═══ GIVEN DATA ═══

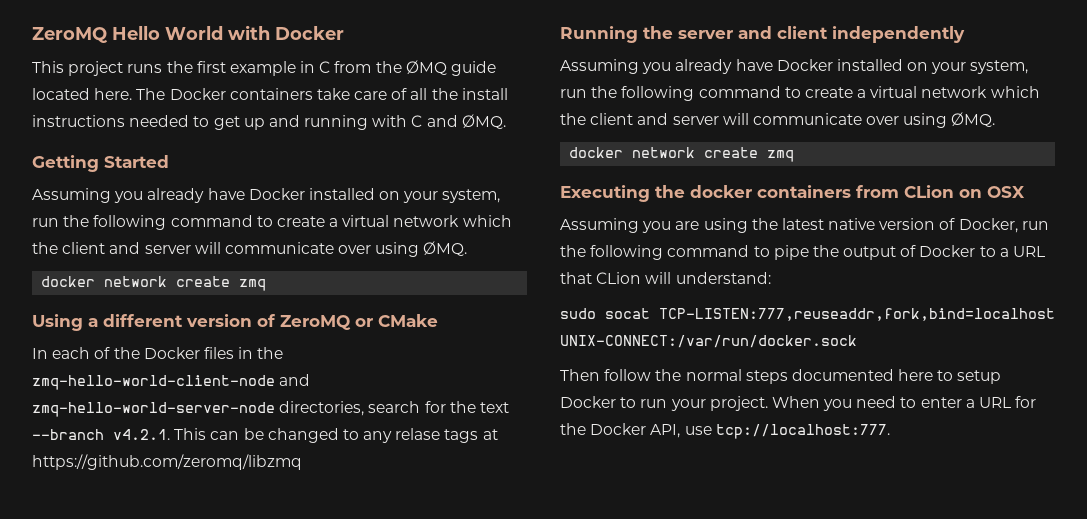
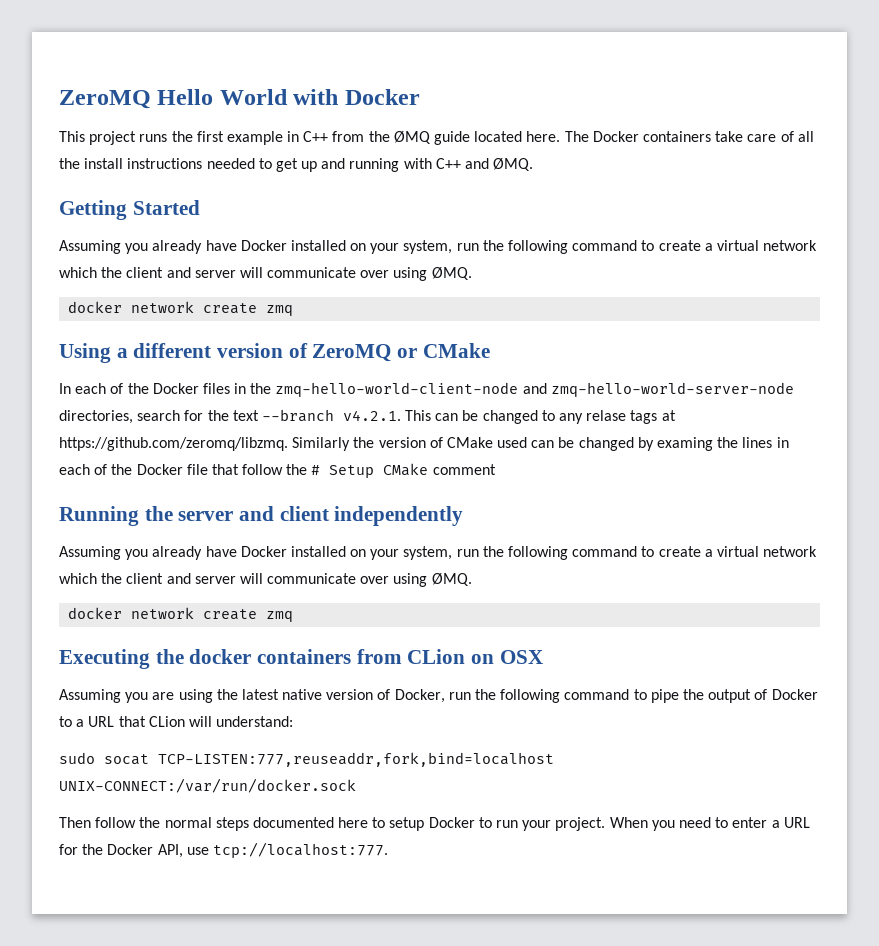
[319,61,331,73] C -> [303,131,329,142] C++
[411,115,423,127] C -> [435,158,461,169] C++
[32,454,302,470] https://github.com/zeromq/libzmq -> [59,437,789,451] [59,463,496,478] https://github.com/zeromq/libzmq. Similarly the version of CMake used can be changed by examing the lines in each of the Docker file that follow the # Setup CMake comment

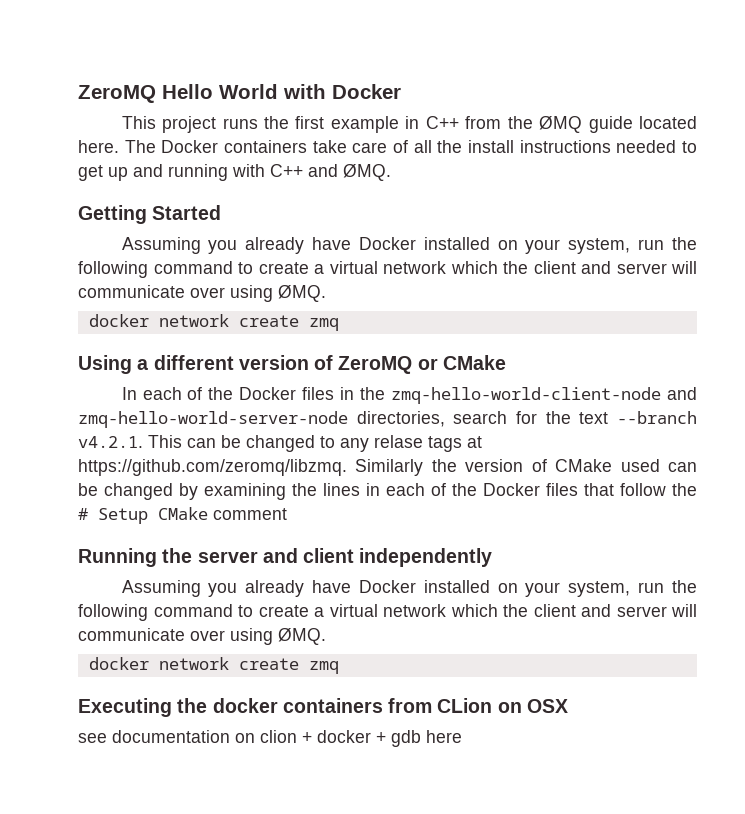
[657,437,714,451] examing -> [204,483,286,500] examining
[186,464,208,475] file -> [546,483,578,496] files
[59,689,818,703] [59,716,294,727] [59,752,554,767] [59,778,356,793] [59,817,810,831] [59,842,388,858] Assuming you are using the latest native version of Docker, run the following command to pipe the output of Docker to a URL that CLion will understand: // sudo socat TCP-LISTEN:777,reuseaddr,fork,bind=localhost UNIX-CONNECT:/var/run/docker.sock // Then follow the normal steps documented here to setup Docker to run your project. When you need to enter a URL for the Docker API, use tcp://localhost:777. -> [78,730,462,747] see documentation on clion + docker + gdb here

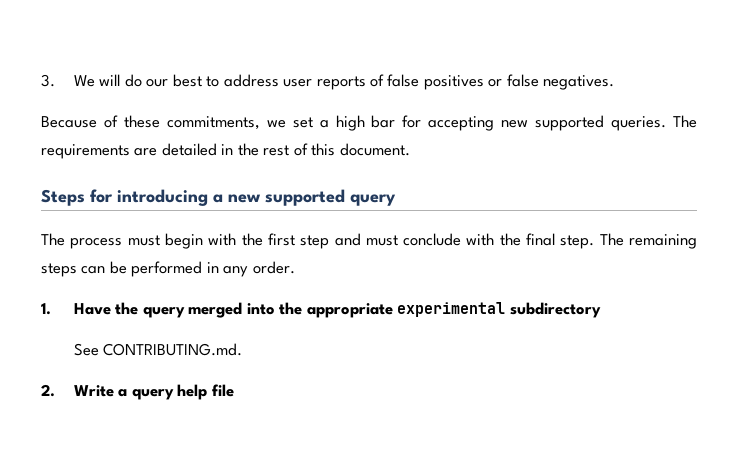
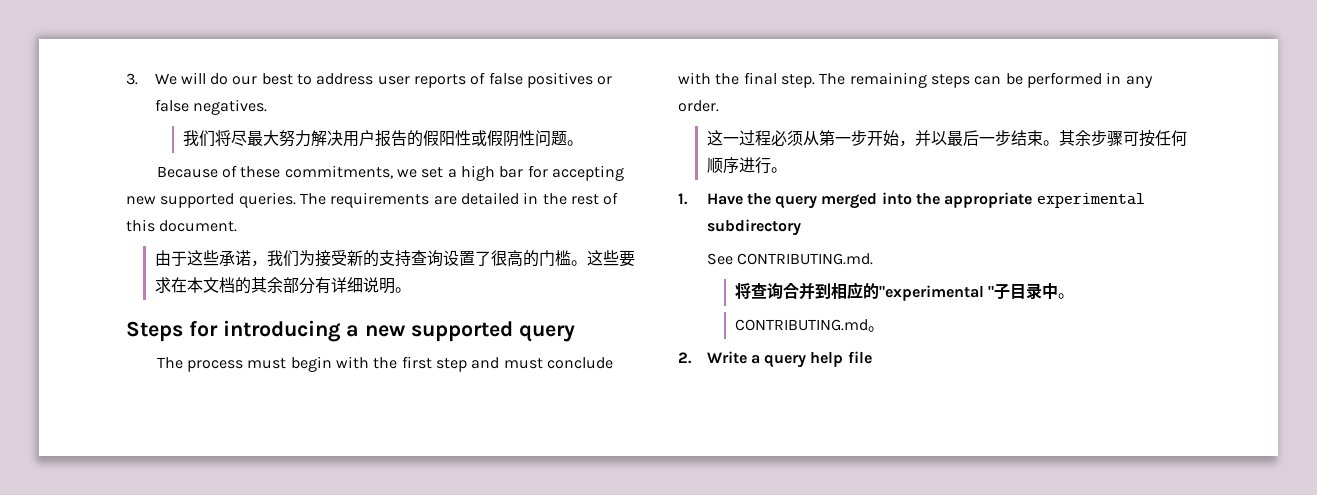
(615, 82) none -> [183,130,584,147] // 我们将尽最大努力解决用户报告的假阳性或假阴性问题。
(410, 149) none -> [154,250,635,267] [154,277,411,294] // 由于这些承诺，我们为接受新的支持查询设置了很高的门槛。这些要求在本文档的其余部分有详细说明。
(295, 267) none -> [706,130,1187,147] [706,157,787,174] // 这一过程必须从第一步开始，并以最后一步结束。其余步骤可按任何顺序进行。
(243, 349) none -> [735,282,1075,301] [735,319,885,332] // 将查询合并到相应的"experimental "子目录中。 // CONTRIBUTING.md。

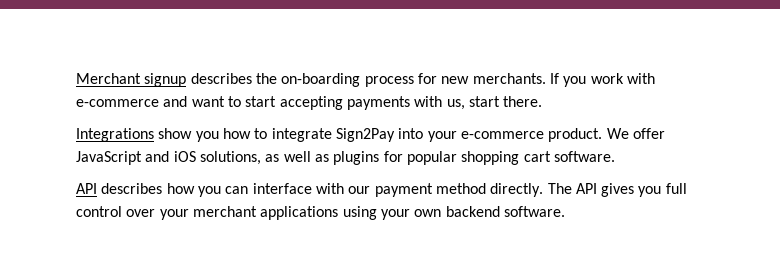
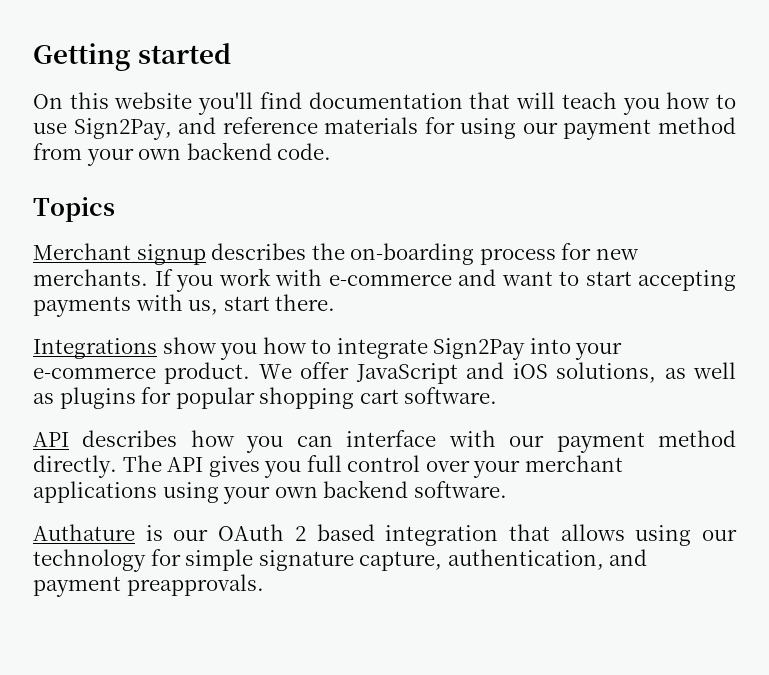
(76, 78) none -> [33,43,232,71] [33,92,737,115] [33,117,736,140] [33,142,332,166] [33,197,115,222] Getting started // On this website you'll find documentation that will teach you how to use Sign2Pay, and reference materials for using our payment method from your own backend code. // Topics //
(565, 211) none -> [33,524,737,546] [33,549,648,572] [33,574,264,597] // Authature is our OAuth 2 based integration that allows using our technology for simple signature capture, authentication, and payment preapprovals.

═══

From the data above, retype only the lines starting with the line with "[59,689,818,703] [59,716,294,727] [59,752,554,767]" and going on through the line with "(615, 82) none", exactly, leaving out the pictures.

[59,689,818,703] [59,716,294,727] [59,752,554,767] [59,778,356,793] [59,817,810,831] [59,842,388,858] Assuming you are using the latest native version of Docker, run the following command to pipe the output of Docker to a URL that CLion will understand: // sudo socat TCP-LISTEN:777,reuseaddr,fork,bind=localhost UNIX-CONNECT:/var/run/docker.sock // Then follow the normal steps documented here to setup Docker to run your project. When you need to enter a URL for the Docker API, use tcp://localhost:777. -> [78,730,462,747] see documentation on clion + docker + gdb here

(615, 82) none -> [183,130,584,147] // 我们将尽最大努力解决用户报告的假阳性或假阴性问题。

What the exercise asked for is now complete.